Travel back in time to Tasmania's "inescapable prison", the World Heritage-listed Port Arthur.
By Jennifer Ennion
A visit to Tasmania isn't complete without touring the site of one of Australia's most infamous prisons, the World Heritage-listed Port Arthur. Separated from Tasmania by a narrow neck of land, Port Arthur was once known as the "inescapable prison", housing hardened criminals subject to harsh punishment. Today, the convicts and guards are gone, but the stories – set in an equally dramatic landscape of craggy cliff faces and the remains of more than 30 buildings – remain.
- The fascinating guided walking tour
- Visiting graves on the Isle of the Dead
- The opportunity to hunt for ghosts
How to get there
On the beautiful Tasman Peninsula, Port Arthur Historic Site is about 100 kilometres (60 miles) southeast of Hobart. A popular tourist attraction, it is easily reached by car in 90 minutes or take one of the regular coach services from the city. Entry costs AUD $37 per adult and AUD $17 per child; family and concession passes are available.
Things to do and top attractions in Port Arthur
Become a history buff
With lush green lawns and a quiet air about it, it's difficult to imagine Port Arthur as a brutal prison that held more than 1,000 convicts at its peak, but during the 40 minute introductory guided walking tour (included in the cost of your ticket), you'll hear stories of the past come to life. Examine the site's many buildings, ruins and restored houses, and pick up an iPod Audio Tour from the visitors centre to listen to captivating tales as you wander the site. Also included in your ticket price is a 25 minute harbour cruise – during which you will get a different perspective of the site and learn about life as a convict from live commentary – and access to the Convict Water Supply Trail (see below).
Learn about convict engineering and industry
Follow the Convict Water Supply Trail, an ambitious engineering project involving convict-built reservoirs, aqueducts and water wheels, built in 1843. The site was originally intended as a flour mill but in 1857 it was converted into a penitentiary. You can also explore its Catholic chapel, dormitory rooms, mess room and library. It's difficult to imagine how hard life would have been for the poor souls who forged a life here, but seeing this site offers insight into the extreme toil that would have been required to source building materials and construct safe, solid structures. Afterwards, head to the dockyard, where more than 70 convicts worked building boats for private and government customers.

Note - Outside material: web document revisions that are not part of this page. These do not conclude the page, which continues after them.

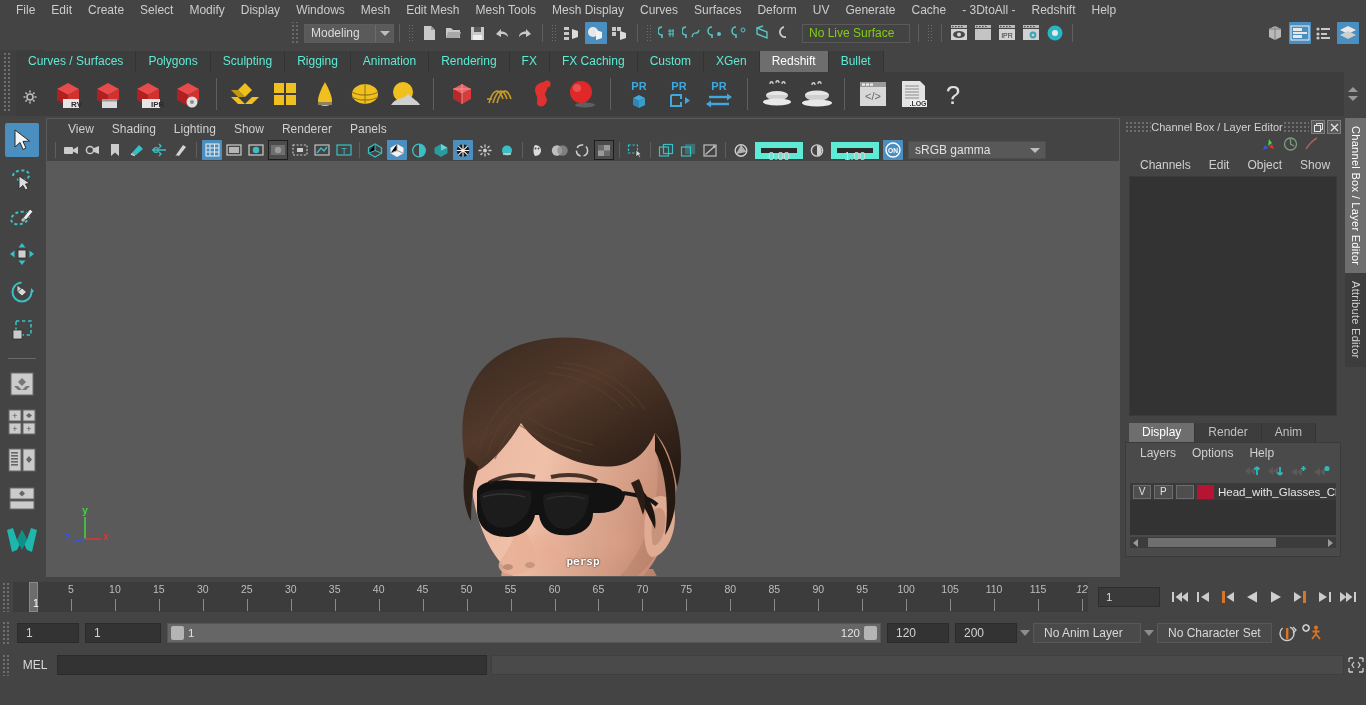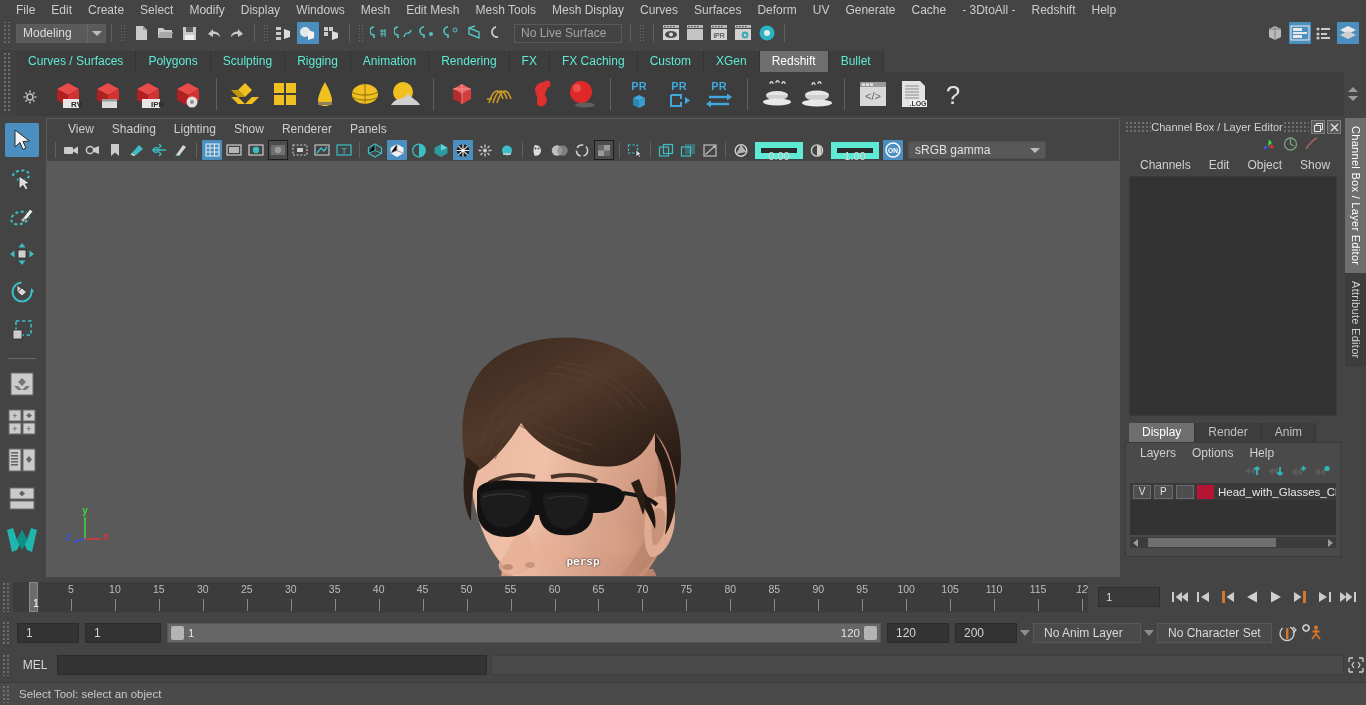--- a/index.html
+++ b/index.html
@@ -20,21 +20,21 @@
     background: #444444; display: flex; align-items: center; padding-left: 8px;
   }
   .menu-item {
     padding: 0 8px; height: 20px; line-height: 20px;
     font-size: 12px; color: #cccccc; white-space: nowrap;
   }
 
   
   .statusline {
     position: absolute; left: 0; top: 20px; width: 1366px; height: 26px;
-    background: #444444; display: flex; align-items: center;
+    background: #444444; display: flex; align-items: center; justify-content: center;
   }
   .grip {
     width: 9px; height: 22px; margin: 0 2px 0 3px;
     background-image: radial-gradient(#6e6e6e 35%, transparent 36%);
     background-size: 4px 4px; background-position: 0 2px; opacity: .85;
   }
   .mode-select {
     width: 90px; height: 19px; background: #5a5a5a; border: 1px solid #5d5d5d;
     display: flex; align-items: center; margin-left: 2px;
   }
@@ -55,21 +55,21 @@
     background-image: radial-gradient(#6e6e6e 35%, transparent 36%);
     background-size: 3px 3px;
   }
   .icbtn {
     width: 22px; height: 22px; display: flex; align-items: center;
     justify-content: center; margin: 0 1px; border-radius: 1px;
   }
   .icbtn.on { background: #4a8fc0; }
   .live-surface {
     width: 108px; height: 19px; background: #434343; border: 1px solid #5a5a5a;
-    display: flex; align-items: center; padding-left: 6px; color: #a3a3a3;
+    display: flex; align-items: center; padding-left: 6px; color: #84cc16;
     font-size: 12px; margin: 0 3px;
   }
   .right-icons {
     position: absolute; right: 6px; top: 0; height: 26px;
     display: flex; align-items: center;
   }
 
   
   .shelf-tabs {
     position: absolute; left: 16px; top: 50px; width: 1350px; height: 22px;
@@ -1488,17 +1488,13 @@
     <div class="mel-input"></div>
     <div class="mel-output"></div>
     <div class="pb" style="width:20px;">
       <svg width="16" height="16" viewBox="0 0 16 16">
           <path d="M1 1 h4 M1 1 v4 M15 1 h-4 M15 1 v4 M1 15 h4 M1 15 v-4 M15 15 h-4 M15 15 v-4" stroke="#cfcfcf" stroke-width="1.3" fill="none"></path>
           <path d="M6 5 L4 8 L6 11 M10 5 L12 8 L10 11" stroke="#cfcfcf" stroke-width="1.2" fill="none"></path>
         </svg>
     </div>
   </div>
 
-  <div class="status-row">
-    <div class="ts-grip" style="height:18px;"></div>
-    <div class="status-txt">Select Tool: select an object</div>
-  </div>
 </div>
 
 </body></html>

Cruise to the Isle of the Dead
For many prisoners, the only escape from Port Arthur was death. As a result, authorities turned a tiny island in front of the site, now known as the Isle of the Dead, into a graveyard for those who died inside the prison. You can cruise there on a guided tour and learn about the convicts, soldiers and civilians as you wander around the 1,646 graves. The tours run several times a day, except on Christmas Day.
Go beyond the grave
Could Port Arthur be haunted? One thing's for sure, you'll scare yourself silly during the site's lantern-lit ghost tour. For 90 minutes you'll have exclusive night-time access to Port Arthur's grounds and buildings, and hear legends of cells with ghostly screams and empty rocking chairs that move. The ghost tours depart at 8.45pm and 9pm each evening and are suitable for families. If you want to step the fright factor up a notch, join the adults-only Paranormal Investigation Experience. On this tour, which occurs on the last Saturday of each month, you are encouraged to hunt for paranormal activity with investigative equipment.
Journey to Point Puer Boys' Prison
Take a trip to Point Puer Boys Prison, the British Empire's first prison for boys, located across the harbour from Port Arthur. Around 3,000 lads between the ages of nine and 16 served sentences at the prison between 1834 and 1849. Join a daily guided tour and walk among the remains of prison buildings as you learn about the lives of the boys and the harsh punishments they received.